One thing I realized was that the author assumes that the readers are already familiar with the main thesis and arguments of John Zizioulas on Trinity, the Monarchy of the Father, Personhood etc...and because, unfortunately, I have never read any of his books nor been familiar with his thoughts, it is difficult for me to understand what the author is trying to argue against John Zizioulas.
John Behr, Dean and Professor of Patristics at St. Vladimir's Orthodox Theological Seminary says; "calling into question the claim that 'person transcends nature', and the authoritarian approach to ecclesiology this has fostered, the author opens up a much more expansive and balanced understanding of the 'monarchy' within the Trinity, and correspondingly, the relation between person, nature, and communion, with all the implications this has for ecclesial structure and functioning and the spiritual life."

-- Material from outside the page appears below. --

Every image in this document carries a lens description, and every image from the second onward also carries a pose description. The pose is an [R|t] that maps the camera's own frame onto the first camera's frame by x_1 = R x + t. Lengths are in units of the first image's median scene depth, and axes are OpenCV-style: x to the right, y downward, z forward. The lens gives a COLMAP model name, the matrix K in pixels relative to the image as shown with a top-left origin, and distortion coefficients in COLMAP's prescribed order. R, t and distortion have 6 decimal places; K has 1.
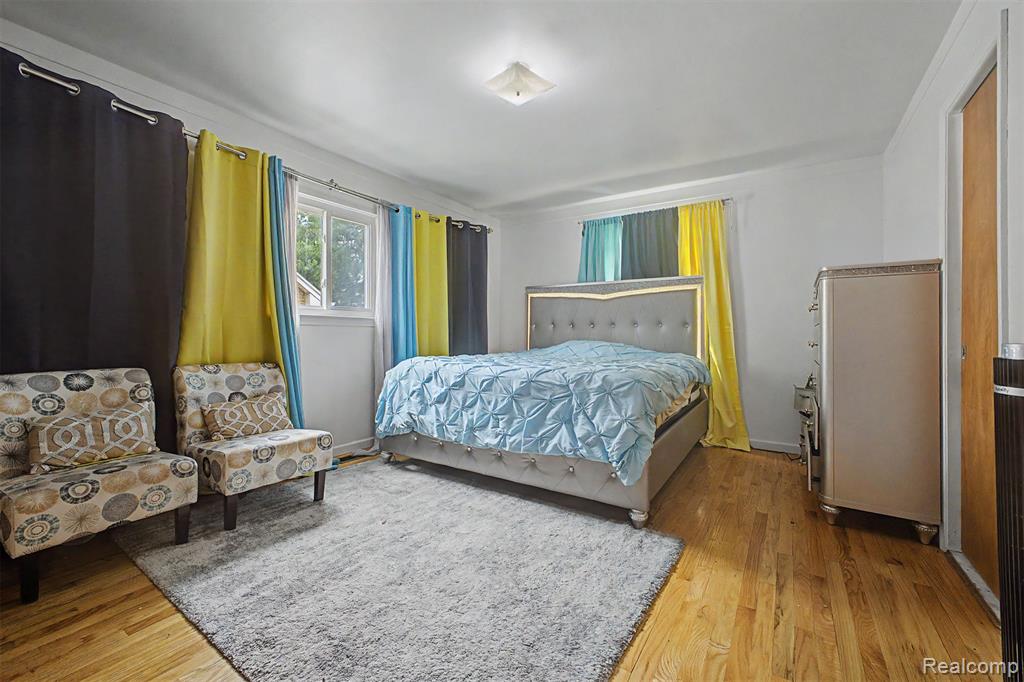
lens RADIAL K [[407.7, 0, 511.6], [0, 407.7, 331.3], [0, 0, 1]] dist [0.021448, -0.007409]
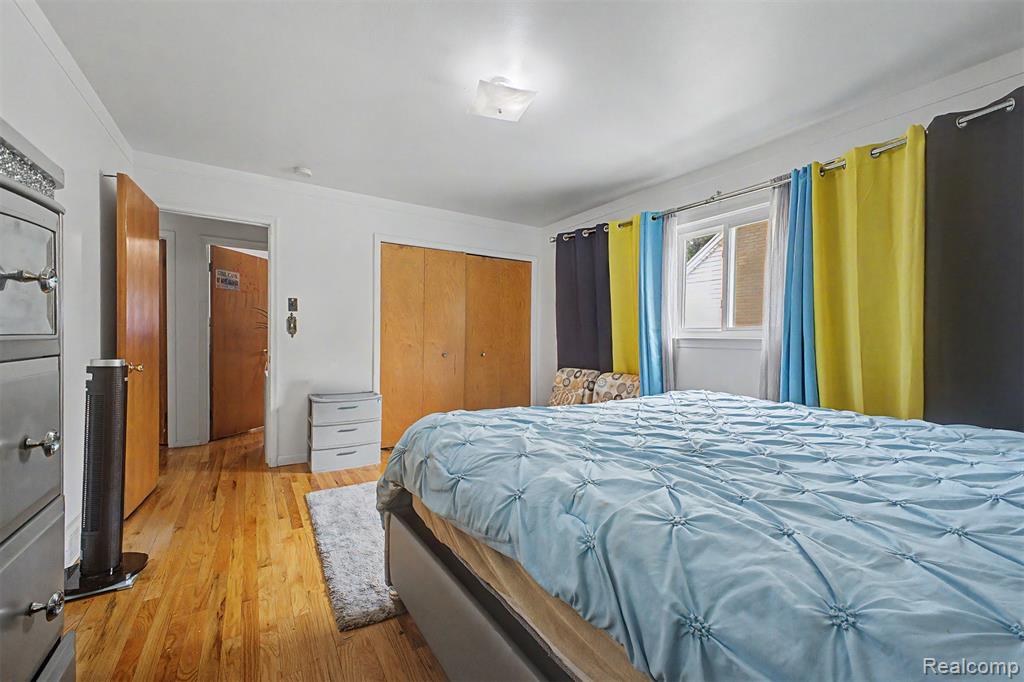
lens RADIAL K [[407.7, 0, 510.0], [0, 407.7, 345.3], [0, 0, 1]] dist [0.021448, -0.007409]
pose [[-0.392043, -0.008969, -0.919903, 1.105348], [-0.014800, 0.999885, -0.003442, -0.019308], [0.919828, 0.012265, -0.392130, 1.727526]]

Along the way, I was struck by the discovery that there seems to be a correlation between Monarchy of the Father and Filioque clause;
"If Zizioulas is correct in his analysis, perhaps we can better understand now why Orthodoxy is so emphatic on the decisive significance of the divine monarchy: it guarantees the freedom of God over the necessities of nature and establishes his trinitarian unity in infinite and eternal love. Hence Orthodoxy’s firm refusal to compromise on the filioque. There can only be one cause of the Godhead—God the Father. It is insufficient to simply affirm that the Father is the source of the Son and Spirit. It is also necessary to declare that he is the one and only initiating cause: “The term cause, when applied to the Father, indicates a free, willing and personal agent, whereas the language of source or principle can convey a more natural and thus impersonal imagery” (Zizioulas, “One Single Source“). In whatever ways we might want to develop the Church’s formulation of the Trinity, we cannot abandon, compromise, or slight the monarchy of the Father."
--Fr. Aidan Kimel, The Importance of the Monarchy of the Father according to John Zizioulas
*If you are familiar with these issues;
--Would you please explain to me the main points of objection which the author (=Chrysostom Koutloumousianos) raises against Zizioulas?
--Do you think Zizioulas is reading back into the Fathers, and into the Church’s doctrine of the Trinity, a modern existentialist understanding of personhood?